MPI Colloquium Okko Räsänen

21 April 2026 15:45 - 17:00
Max Planck Institute
Auditorium 163
Colloquium
Okko Rasanen
Professor of Signal Processing Okko Räsänen conducts research that bridges technology and human sciences. He studies early language acquisition and applies speech signal processing across multiple disciplines, such as linguistics and medicine.

Computational modeling of early language acquisition without strong linguistic priors

 

Abstract:

Infants learn their native language simply by interacting with their environment and being exposed to speech input. While this learning process may seem almost effortless, it is in fact an enormous challenge from an information processing perspective. How do infants, when faced with the highly complex and continuous acoustic stream without explicit instruction, learn the properties of their language? How do they acquire the phonemic system of their native language? How do they learn to segment words from running speech or associate them with their referential meanings? More broadly, what drives the language learning process, given that solutions to individual sub-problems (e.g., segmentation or categorization) do not provide immediate ecological value to the learner?
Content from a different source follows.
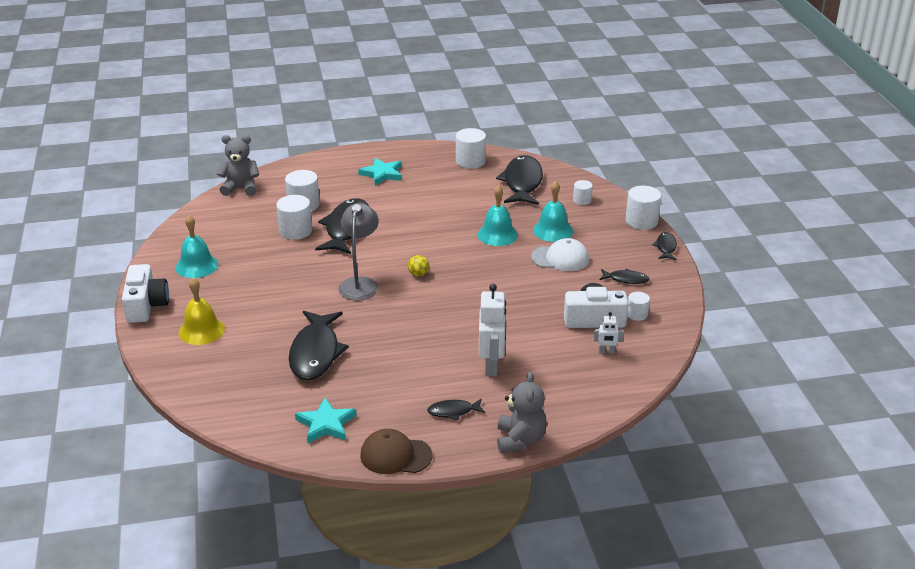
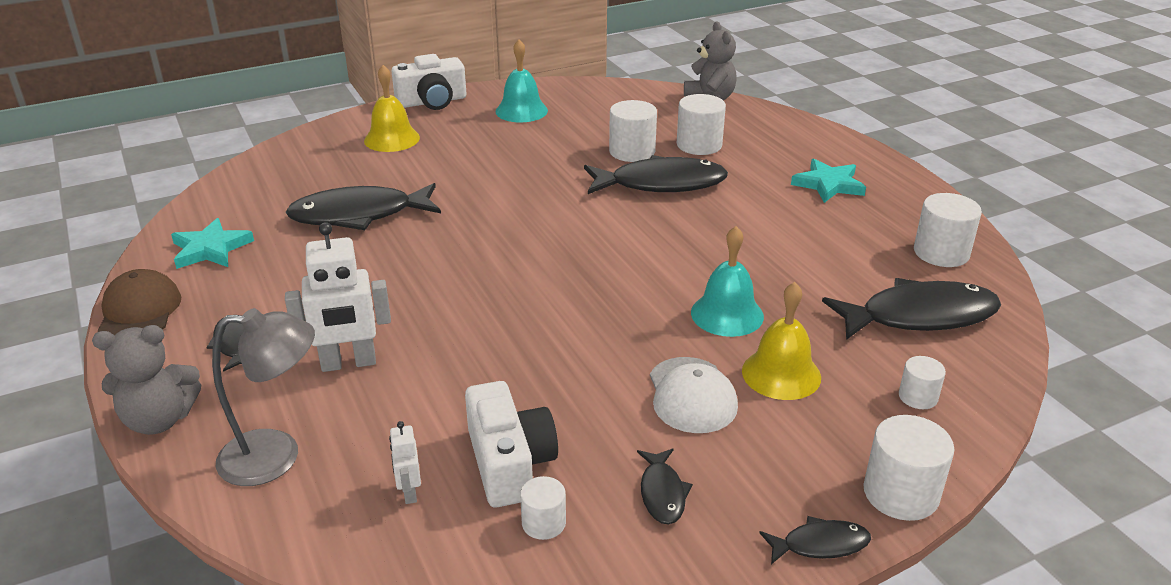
camera: 75 degrees right, 0 degrees up
grey lamp [338,203,379,300] -> grey lamp moved to [212,308,315,486]
yellow ball [408,255,429,276] -> none
turquoise bell [533,181,573,242] -> yellow bell [742,282,821,400]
What kind of prior knowledge is required to bootstrap language learning from raw acoustic input?

In this talk, I will discuss recent developments in computational modeling as a means to investigate the cognitive underpinnings of early language development. I will focus particularly on models that learn directly from raw acoustic input, potentially paired with concurrent visual input available to the learner. Rather than relying on predefined linguistic representations, these models follow the general framework of predictive processing, in which learning emerges from the minimization of prediction error within and across perceptual modalities—a principle compatible with multiple theories of language acquisition. I will demonstrate how such models can bootstrap phonemic and lexical learning from raw speech without strong linguistic priors, learning different aspects of language simultaneously with the same core mechanism. The talk will also provide a brief glimpse of how contemporary learning simulations are becoming increasingly realistic with respect to model training and evaluation methodologies.